Identification of AglE, a second glycosyltransferase involved in N glycosylation of the Haloferax volcanii S-layer glycoprotein

Abstract

Archaea, like Eukarya and Bacteria, are able to N glycosylate select protein targets. However, in contrast to relatively advanced understanding of the eukaryal N glycosylation process and the information being amassed on the bacterial process, little is known of this posttranslational modification in Archaea. Toward remedying this situation, the present report continues ongoing efforts to identify components involved in the N glycosylation of the Haloferax volcanii S-layer glycoprotein. By combining gene deletion together with mass spectrometry, AglE, originally identified as a homologue of murine Dpm1, was shown to play a role in the addition of the 190-Da sugar subunit of the novel pentasaccharide decorating the S-layer glycoprotein. Topological analysis of an AglE-based chimeric reporter assigns AglE as an integral membrane protein, with its N terminus and putative active site facing the cytoplasm. These finding, therefore, contribute to the developing picture of the N glycosylation pathway in Archaea.

FIG. 1.

H. volcanii Dpm1-B (AglE) is a homologue of eukaryal Dpm1. The deduced amino acid sequence of H. volcanii Dpm1-B (AglE) was aligned with the sequence of the Mus musculus Dpm1 protein (NP_034202.1).
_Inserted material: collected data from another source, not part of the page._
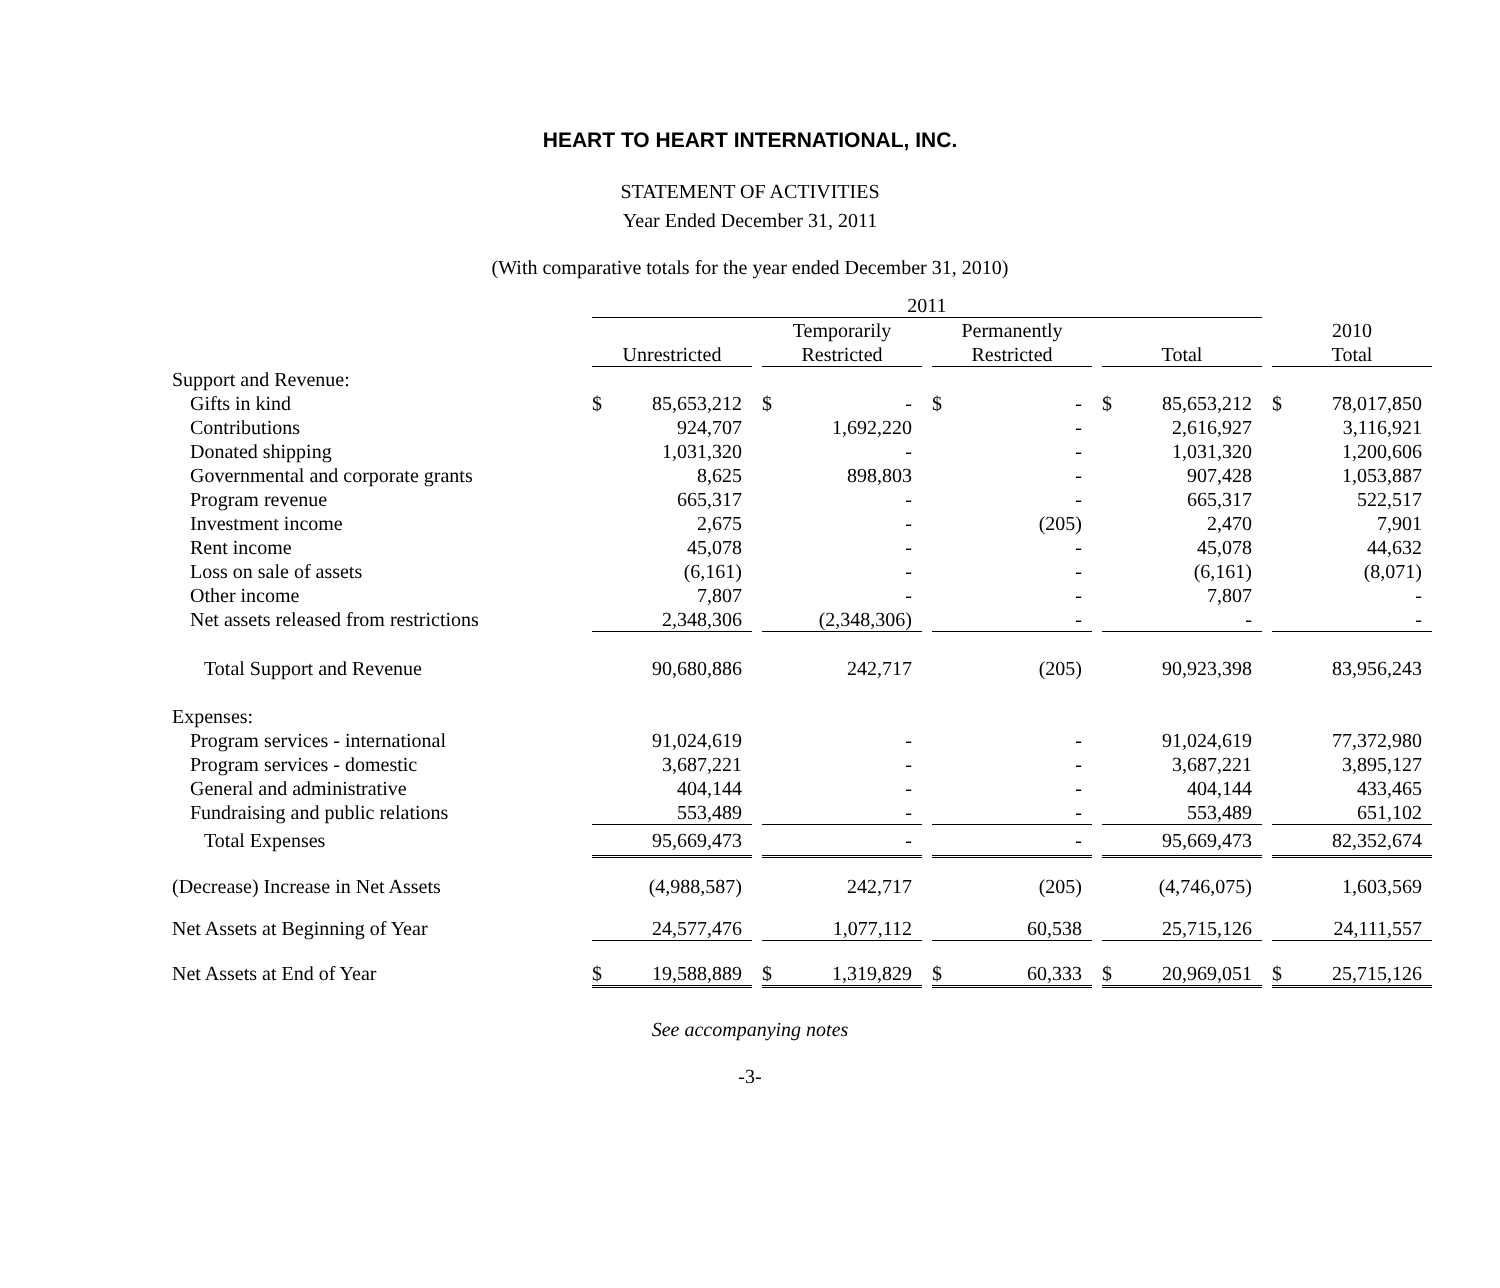HEART TO HEART INTERNATIONAL, INC.
STATEMENT OF ACTIVITIES
Year Ended December 31, 2011
(With comparative totals for the year ended December 31, 2010)
| | 2011 | | | | | | | | |
| --- | --- | --- | --- | --- | --- | --- | --- | --- | --- |
| | Unrestricted | | Temporarily Restricted | | Permanently Restricted | | Total | | 2010 Total |
| Support and Revenue: | | | | | | | | | |
| Gifts in kind | $ 85,653,212 | | $ - | | $ - | | $ 85,653,212 | | $ 78,017,850 |
| Contributions | 924,707 | | 1,692,220 | | - | | 2,616,927 | | 3,116,921 |
| Donated shipping | 1,031,320 | | - | | - | | 1,031,320 | | 1,200,606 |
| Governmental and corporate grants | 8,625 | | 898,803 | | - | | 907,428 | | 1,053,887 |
| Program revenue | 665,317 | | - | | - | | 665,317 | | 522,517 |
| Investment income | 2,675 | | - | | (205) | | 2,470 | | 7,901 |
| Rent income | 45,078 | | - | | - | | 45,078 | | 44,632 |
| Loss on sale of assets | (6,161) | | - | | - | | (6,161) | | (8,071) |
| Other income | 7,807 | | - | | - | | 7,807 | | - |
| Net assets released from restrictions | 2,348,306 | | (2,348,306) | | - | | - | | - |
| Total Support and Revenue | 90,680,886 | | 242,717 | | (205) | | 90,923,398 | | 83,956,243 |
| Expenses: | | | | | | | | | |
| Program services - international | 91,024,619 | | - | | - | | 91,024,619 | | 77,372,980 |
| Program services - domestic | 3,687,221 | | - | | - | | 3,687,221 | | 3,895,127 |
| General and administrative | 404,144 | | - | | - | | 404,144 | | 433,465 |
| Fundraising and public relations | 553,489 | | - | | - | | 553,489 | | 651,102 |
| Total Expenses | 95,669,473 | | - | | - | | 95,669,473 | | 82,352,674 |
| (Decrease) Increase in Net Assets | (4,988,587) | | 242,717 | | (205) | | (4,746,075) | | 1,603,569 |
| Net Assets at Beginning of Year | 24,577,476 | | 1,077,112 | | 60,538 | | 25,715,126 | | 24,111,557 |
| Net Assets at End of Year | $ 19,588,889 | | $ 1,319,829 | | $ 60,333 | | $ 20,969,051 | | $ 25,715,126 |
See accompanying notes
-3-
Identical amino acids are in black boxes, while similar amino acids are shaded gray.

FIG. 2.

Deletion of the dpm1-B (aglE) gene does not affect cell viability. (A) Left panel: PCR amplification was performed by using a forward primer directed at the 5′ dpm1-B flanking region and a reverse primer directed at a sequence within the dpm1-B coding region (lanes 1a, 2a, and 3a) or a sequence within the trpA sequence (lanes 1b, 2b, and 3b), together with genomic DNA from cells of the WR536 background strain (bkgnd, lanes 1a and 1b), from plasmid-incorporating cells (pop-in, lanes 2a and 2b) or from cells that had replaced the dpm1-B gene (pop-out, lanes 3a and 3b), as a template. For the left panel, PCR amplification was performed with primers directed against the dpm1-B coding region together with genomic DNA from cells of the WR536 background strain (bkgnd) or the dpm1-B-deleted strain (deletion). (B) RT-PCR was performed with primers directed at dpm1-B (upper panel) or sec11b (lower panel) and genomic DNA from WR536 background cells or cDNA or RNA from cells with dpm1-B deleted as a template.

FIG. 3.

MALDI-TOF analysis of an Asn-13-containing, H. volcanii S-layer glycoprotein-derived glycopeptide. The MALDI-TOF spectra of the Asn-13-containing tryptic peptides derived from the S-layer glycoprotein of the WR536 background (upper panel) and dpm1-B (aglE)-deleted strains (lower panel) are shown. The components of the glycopeptide-associated sugar residues are shown in the inset box, while the glycan moieties decorating the peptide peaks are marked on the MALDI-TOF spectra, accordingly.

FIG. 4.

Expression and topology of the CBD-AglE construct. (A) The protein contents of cells of the WR536 background strain or the same cells expressing CBD-AglE were precipitated, separated by SDS-PAGE, and immunoblotted with antibodies directed against the cellulose-binding domain. The positions of molecular mass markers are shown on the right. (B) H. volcanii cells expressing CBD-AglE were broken by sonication, membrane and supernatant fractions were obtained by ultracentrifugation, and the different fractions were immunoblotted with antibodies to the S-layer glycoprotein (SLG), SRP54 or CBD. Membrane fractions treated with 6 M urea and ultracentrifuged through a 40% sucrose cushion are shown in the right lanes of each panel. The same treatments were performed with H. volcanii cells expressing the soluble CBD moiety alone (bottom panel). (C) H. volcanii cells (1 ml) expressing CBD-AglE were subjected to proteolysis with 1 mg of proteinase K/ml at 55°C. Aliquots (100 μl) were removed every 30 min, TCA (15%) precipitated, separated by SDS-12% PAGE, and either Coomassie-stained (S-layer glycoprotein, upper panel) or immunoblotted with antibodies to SRP54 (middle panel) or CBD (lower panel) at the concentrations given in Materials and Methods. Antibody binding was detected by enhanced chemiluminescence.